The result can be tested here.

Improving Tests

The last part of this progress report is dedicated to my GBA test suite. I developed most of it simultaneously with the eggvance CPU to ensure correctness. The whole thing is writing is pure assembly to have the maximum control over it. That was especially important during the start when most instructions weren't implemented yet. At some point, I moved the test suite into a separate repository because it became its own project.

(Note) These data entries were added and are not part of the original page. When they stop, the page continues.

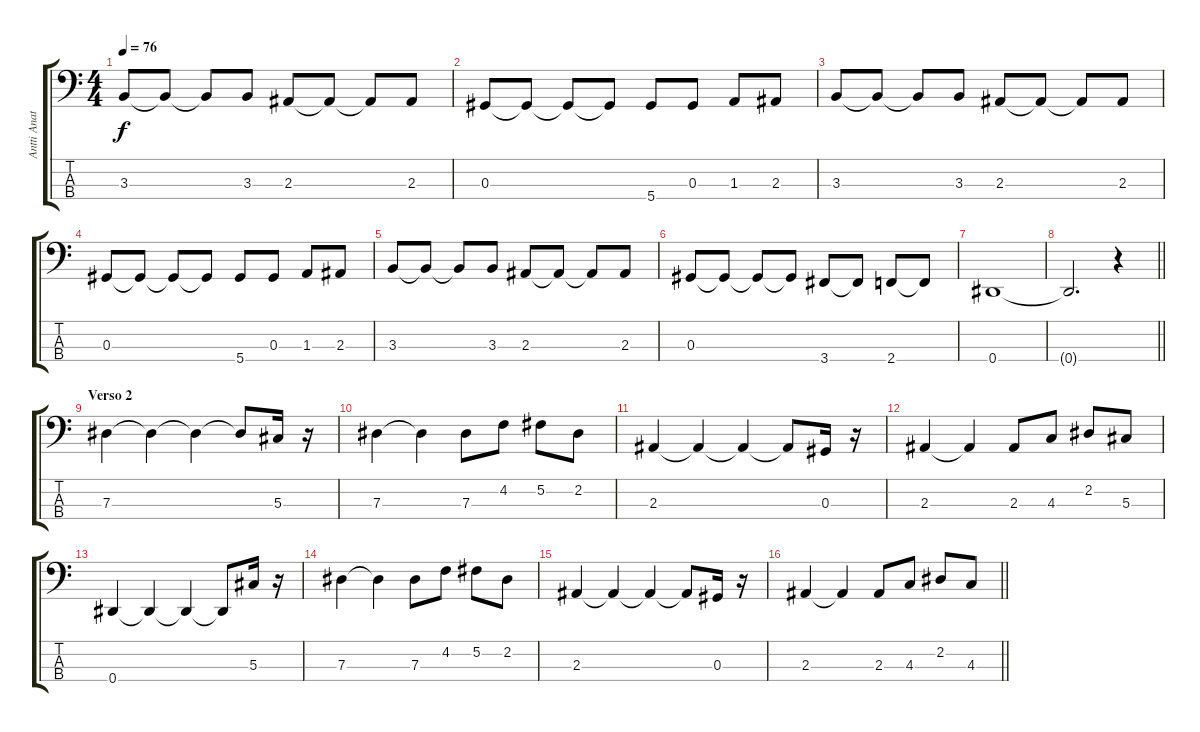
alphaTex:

\track ("Antti Anatomy" "Antti Anat") {instrument electricbassfinger}
\staff {score tabs}
\tuning (Gb2 Db2 Ab1 Eb1) {hide}
\ts (4 4)
\tempo 76
\clef f4
\ks c
3.3.8{dy f} 3.3{t}.8 3.3{t}.8 3.3.8 2.3.8 2.3{t}.8 2.3{t}.8 2.3.8 |
0.3.8 0.3{t}.8 0.3{t}.8 0.3{t}.8 5.4.8 0.3.8 1.3.8 2.3.8 |
3.3.8 3.3{t}.8 3.3{t}.8 3.3.8 2.3.8 2.3{t}.8 2.3{t}.8 2.3.8 |
0.3.8 0.3{t}.8 0.3{t}.8 0.3{t}.8 5.4.8 0.3.8 1.3.8 2.3.8 |
3.3.8 3.3{t}.8 3.3{t}.8 3.3.8 2.3.8 2.3{t}.8 2.3{t}.8 2.3.8 |
0.3.8 0.3{t}.8 0.3{t}.8 0.3{t}.8 3.4.8 3.4{t}.8 2.4.8 2.4{t}.8 |
0.4.1 |
\barLineRight lightlight
0.4{t}.2{d} r.4 |
\section ("" "Verso 2")
7.3.4 7.3{t}.4 7.3{t}.4 7.3{t}.8 5.3.16 r.16 |
7.3.4 7.3{t}.4 7.3.8 4.2.8 5.2.8 2.2.8 |
2.3.4 2.3{t}.4 2.3{t}.4 2.3{t}.8 0.3.16 r.16 |
2.3.4 2.3{t}.4 2.3.8 4.3.8 2.2.8 5.3.8 |
0.4.4 0.4{t}.4 0.4{t}.4 0.4{t}.8 5.3.16 r.16 |
7.3.4 7.3{t}.4 7.3.8 4.2.8 5.2.8 2.2.8 |
2.3.4 2.3{t}.4 2.3{t}.4 2.3{t}.8 0.3.16 r.16 |
\barLineRight lightlight
2.3.4 2.3{t}.4 2.3.8 4.3.8 2.2.8 4.3.8
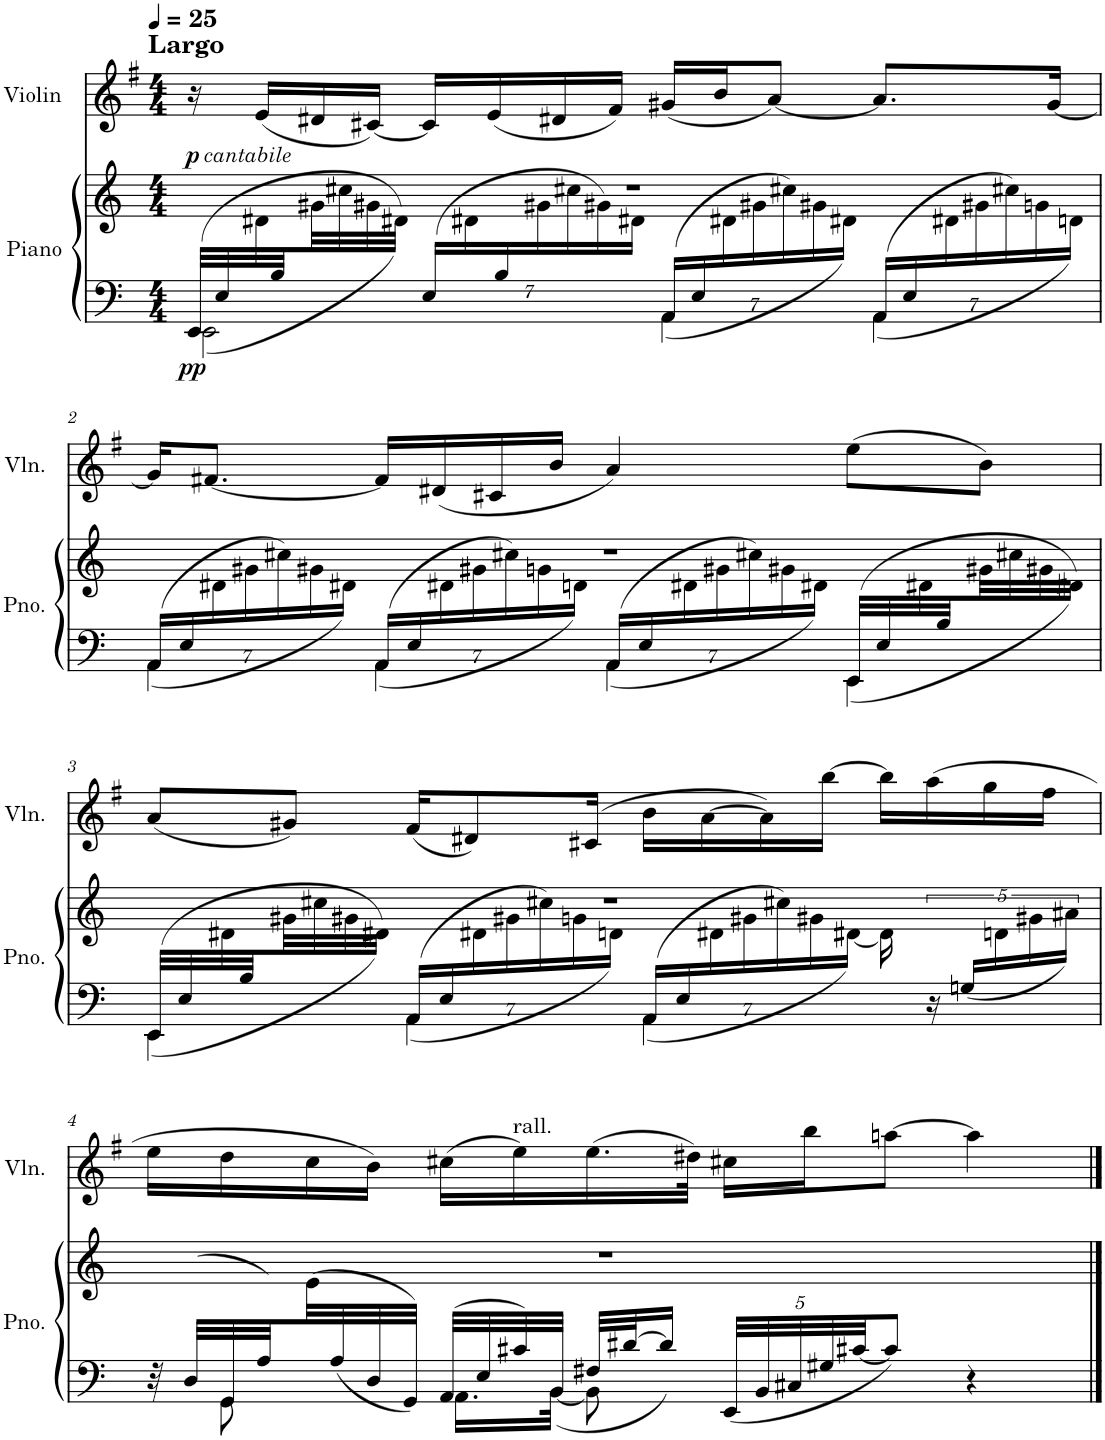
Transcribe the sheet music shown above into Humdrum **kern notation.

**kern	**kern	**dynam	**kern	**dynam
*part2	*part2	*part2	*part1	*part1
*staff3	*staff2	*staff2/3	*staff1	*staff1
*I"Piano	*	*	*I"Violin	*
*I'Pno.	*	*	*I'Vln.	*
*clefF4	*clefG2	*	*clefG2	*
*k[]	*k[]	*	*k[f#]	*
*M4/4	*M4/4	*	*M4/4	*
*MM25	*MM25	*	*MM25	*
=1	=1	=1	=1	=1
*^	*^	*	*	*
!	!	!	!	!	!LO:TX:a:B:t=Largo	!
!	!	!	!	!	!LO:TX:b:i:t=cantabile	!
!	!	!	!	!LO:DY:b=2	!	!LO:DY:b
(32EE/LLL	(2EE\	1r	16ryy	pp	16r	p
32E/	.	.	.	.	.	.
32ryy	.	.	32d#X\	.	(16e/LL	.
32B/	.	.	32ryy	.	.	.
8ryy	.	.	32g#X\	.	16d#X/	.
.	.	.	32cc#X\	.	.	.
.	.	.	32g#X\	.	[16c#X/JJ)	.
.	.	.	(32d#X\JJJ)	.	.	.
*Xbrackettup	*	*	*	*	*	*
(28E/LL	.	.	28ryy	.	16c#/LL]	.
28ryy	.	.	28d#X\	.	.	.
.	.	.	.	.	(16e/	.
28B/	.	.	28ryy	.	.	.
7ryy	.	.	28g#X\	.	.	.
.	.	.	.	.	16d#X/	.
.	.	.	28cc#X\	.	.	.
.	.	.	28g#X\)	.	.	.
.	.	.	.	.	16f#/JJ)	.
.	.	.	28d#X\JJ	.	.	.
(28AA/LL	(4AA\	.	14ryy	.	(16g#X/LL	.
28E/	.	.	.	.	.	.
.	.	.	.	.	16b/J	.
28%5ryy	.	.	28d#X\	.	.	.
.	.	.	28g#X\	.	.	.
.	.	.	.	.	[8a/J)	.
.	.	.	28cc#X\)	.	.	.
.	.	.	28g#X\	.	.	.
.	.	.	(28d#X\JJ	.	.	.
(28AA/LL	(4AA\	.	14ryy	.	8.a/L]	.
28E/	.	.	.	.	.	.
28%5ryy	.	.	28d#X\	.	.	.
.	.	.	28g#X\	.	.	.
.	.	.	28cc#X\)	.	.	.
.	.	.	28gn\	.	.	.
.	.	.	.	.	[16g#/Jk	.
.	.	.	(28dn\JJ	.	.	.
!!LO:LB:g=z
=2	=2	=2	=2	=2	=2	=2
28AA/LL	(4AA\	1r	14ryy	.	16g#/KL]	.
28E/	.	.	.	.	.	.
.	.	.	.	.	[8.f#X/J	.
28%5ryy	.	.	28d#X\	.	.	.
.	.	.	28g#X\	.	.	.
.	.	.	28cc#X\)	.	.	.
.	.	.	28g#X\	.	.	.
.	.	.	(28d#X\JJ	.	.	.
28AA/LL	(4AA\	.	14ryy	.	16f#/LL]	.
28E/	.	.	.	.	.	.
.	.	.	.	.	(16d#X/	.
28%5ryy	.	.	28d#X\	.	.	.
.	.	.	28g#X\	.	.	.
.	.	.	.	.	16c#X/	.
.	.	.	28cc#X\)	.	.	.
.	.	.	28gn\	.	.	.
.	.	.	.	.	16b/JJ	.
.	.	.	(28dn\JJ	.	.	.
28AA/LL	(4AA\	.	14ryy	.	4a/)	.
28E/	.	.	.	.	.	.
28%5ryy	.	.	28d#X\	.	.	.
.	.	.	28g#X\	.	.	.
.	.	.	28cc#X\)	.	.	.
.	.	.	28g#X\	.	.	.
.	.	.	(28d#X\JJ	.	.	.
(32EE/LLL	(<4EE\	.	16ryy	.	(8ee\L	.
32E/	.	.	.	.	.	.
32ryy	.	.	32d#X\	.	.	.
32B/	.	.	32ryy	.	.	.
8ryy	.	.	32g#X\	.	8b\J)	.
.	.	.	32cc#X\	.	.	.
.	.	.	32g#X\	.	.	.
.	.	.	(32d#X\JJJ)	.	.	.
!!LO:LB:g=z
=3	=3	=3	=3	=3	=3	=3
32EE/LLL	4EE\	1r	16ryy	.	(8a/L	.
32E/	.	.	.	.	.	.
32ryy	.	.	32d#X\	.	.	.
32B/	.	.	32ryy	.	.	.
8ryy	.	.	32g#X\	.	8g#X/J)	.
.	.	.	32cc#X\	.	.	.
.	.	.	32g#X\	.	.	.
.	.	.	(32d#X\JJJ)	.	.	.
28AA/LL	4AA\	.	14ryy	.	(16f#/KL	.
28E/	.	.	.	.	.	.
.	.	.	.	.	8d#X/)	.
28%5ryy	.	.	28d#X\	.	.	.
.	.	.	28g#X\	.	.	.
.	.	.	28cc#X\)	.	.	.
.	.	.	28gn\	.	.	.
.	.	.	.	.	(16c#X/Jk	.
.	.	.	(28dn\JJ	.	.	.
28AA/LL	4AA\	.	14ryy	.	16b\LL	.
28E/	.	.	.	.	.	.
.	.	.	.	.	[16a\	.
112%27ryy	.	.	28d#X\	.	.	.
.	.	.	28g#X\	.	.	.
.	.	.	.	.	16a\])	.
.	.	.	28cc#X\)	.	.	.
.	.	.	28g#X\	.	.	.
.	.	.	.	.	[16bb\JJ	.
.	.	.	([28d#X\JJ	.	.	.
.	40%3.ryy	.	16d#\]	.	16bb\LL]	.
*brackettup	*	*	*	*	*	*
80%3r	.	.	20.ryy	.	(16aa\	.
80%3Gn/LL	.	.	.	.	.	.
.	80%11ryy	.	.	.	.	.
.	.	.	.	.	16gg\	.
40%3.ryy	.	.	80%3dn\	.	.	.
.	.	.	80%3g#X\	.	.	.
.	.	.	.	.	16ff#\JJ	.
.	.	.	80%3a#X\JJ)	.	.	.
!!LO:LB:g=z
=4	=4	=4	=4	=4	=4	=4
32r	16ryy	1r	8ryy	.	16ee\LL	.
32D/LLL	.	.	.	.	.	.
32GG/	8GG\	.	.	.	16dd\	.
32A/	.	.	.	.	.	.
32ryy	.	.	(32e\	.	16cc\	.
32A/	.	.	2ryy	.	.	.
32D/	16ryy	.	.	.	16b\JJ)	.
32GG/JJJ)	.	.	.	.	.	.
32AA/LLL	16.AA\LL	.	.	.	(16cc#X\LL	.
32E/	.	.	.	.	.	.
!	!	!	!	!	!LO:TX:a:t=rall.	!
32c#X/	.	.	.	.	16ee\)	.
32BB/JJJ	[32BB\JJk	.	.	.	.	.
32F#X/LLL	8BB\]	.	.	.	(16.ee\	.
[32d#X/J	.	.	.	.	.	.
16d#/JJ]	.	.	.	.	.	.
.	.	.	.	.	32dd#X\JJk)	.
*Xbrackettup	*	*	*	*	*	*
40EE/LLL	2ryy	.	.	.	16cc#X\LL	.
40BB/	.	.	.	.	.	.
40C#X/	.	.	.	.	.	.
.	.	.	.	.	16bb\J	.
40G#X/	.	.	.	.	.	.
[40c#X/JJ	.	.	.	.	.	.
8c#/J]	.	.	.	.	[8aan\J	.
.	.	.	4ryy	.	.	.
4r	.	.	.	.	4aa\]	.
.	.	.	16.ryy	.	.	.
*v	*v	*	*	*	*	*
*	*v	*v	*	*	*
==	==	==	==	==
*-	*-	*-	*-	*-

Since then, it has resulted in some CPU edge-case fixes in mGBA and other open-source emulators. These poor developers had to work with a test suite that was meant for personal use. It had no user interface at all and stored the number of the first failed test in a register. The only graphical things about it were a green screen on success and a red screen on failure. That's why I decided to add a minimal user interface.

u8 glpyh[8] = {
  0b00111100,  // ⬜⬜⬛⬛⬛⬛⬜⬜
  0b01100110,  // ⬜⬛⬛⬜⬜⬛⬛⬜
  0b01110110,  // ⬜⬛⬛⬜⬛⬛⬛⬜
  0b01111110,  // ⬜⬛⬛⬛⬛⬛⬛⬜
  0b01101110,  // ⬜⬛⬛⬛⬜⬛⬛⬜
  0b01100110,  // ⬜⬛⬛⬜⬜⬛⬛⬜
  0b00111100,  // ⬜⬜⬛⬛⬛⬛⬜⬜
  0b00000000   // ⬜⬜⬜⬜⬜⬜⬜⬜
};

The most important problem to solve was rendering text in assembly, which turned out to be much easier than expected. First, I extracted a simple font from tonclib, where each text glyph is encoded in eight bytes like in the example shown above. Then I wrote an algorithm to render the text itself. It uses the GBAs bitmap background mode and moves each bit in the glyph data into a byte in video memory. That's it. All text rendering functions were done in merely 71 lines of code. These already include setting up certain registers and colors as well as positioning the text.

text_glyph_data:
        ; r0:   data, modified
        ; r1:   pointer, modified
        stmfd   sp!, {r2-r4, lr}        ; Function prologue
        mov     r2, 0                   ; Loop counter
.loop:
        and     r3, r0, 1               ; First bit
        lsr     r0, 1                   ; Advance in data
        and     r4, r0, 1               ; Second bit
        lsr     r0, 1                   ; Advance in data
        orr     r3, r4, ror 24          ; Move second bit
        strh    r3, [r1], 2             ; Write data, advance pointer
        add     r2, 2                   ; Advance loop counter
        tst     r2, 7                   ; Check for glyph line end
        addeq   r1, 232                 ; Move to next line
        cmp     r2, 32                  ; Check for loop end
        bne     .loop                   ; Loop or exit
        ldmfd   sp!, {r2-r4, pc}        ; Function epilogue

With all text rendering functions in place, I was able to add a simple user interface. It shows whether or not the test suite succeeded and also adds the number of the first failed test if there was one. That should make it much easier for developers to use the test suite. Of course, you still have to refer to the actual source code to understand what the test did, but that shouldn't be a problem for the target audience.

Test suite passed
Test suite passed
Test suite failed
Test suite failed

Final Words

This whole thing took me much longer than expected. I committed the first draft of the performance table in mid-February, and am now finishing the article in early June. Formulating text and walking other people through ideas has never been a strength of mine.

Anyway, I hope to finish most of the cleanup sometime soon and then write another progress report once I'm ready to release version 0.2. I want it to be as stable and accurate as possible before I devote time to implement more advanced things like audio emulation and CPU prefetching.